▸ **WORK ORDER**:
Every record is to be duplicated exactly as it reads, without its images.

▸ **DATA PROVIDED**:
>>>>>

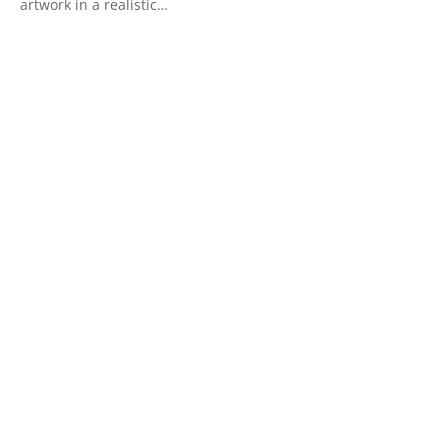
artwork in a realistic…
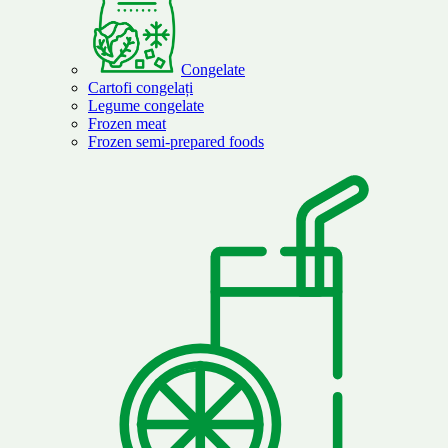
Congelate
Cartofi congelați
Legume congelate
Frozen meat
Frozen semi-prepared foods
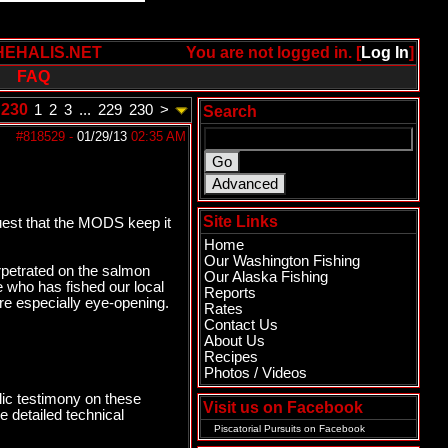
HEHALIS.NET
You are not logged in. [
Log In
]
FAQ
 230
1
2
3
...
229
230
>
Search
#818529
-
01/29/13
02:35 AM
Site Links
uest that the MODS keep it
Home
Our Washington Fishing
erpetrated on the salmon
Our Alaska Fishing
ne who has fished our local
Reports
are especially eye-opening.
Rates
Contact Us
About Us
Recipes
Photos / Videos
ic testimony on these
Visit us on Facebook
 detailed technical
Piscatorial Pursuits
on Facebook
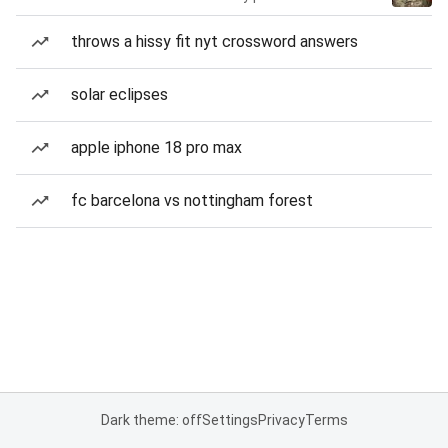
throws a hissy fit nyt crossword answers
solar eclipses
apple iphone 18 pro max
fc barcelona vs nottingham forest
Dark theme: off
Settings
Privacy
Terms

<<<<<

▸ **FINAL ANSWER**:
artwork in a realistic…
Congelate
Cartofi congelați
Legume congelate
Frozen meat
Frozen semi-prepared foods
HEHALIS.NET
You are not logged in. [
Log In
]
FAQ
 230
1
2
3
...
229
230
>
Search
#818529
-
01/29/13
02:35 AM
Site Links
uest that the MODS keep it
Home
Our Washington Fishing
erpetrated on the salmon
Our Alaska Fishing
ne who has fished our local
Reports
are especially eye-opening.
Rates
Contact Us
About Us
Recipes
Photos / Videos
ic testimony on these
Visit us on Facebook
 detailed technical
Piscatorial Pursuits
on Facebook
throws a hissy fit nyt crossword answers
solar eclipses
apple iphone 18 pro max
fc barcelona vs nottingham forest
Dark theme: off
Settings
Privacy
Terms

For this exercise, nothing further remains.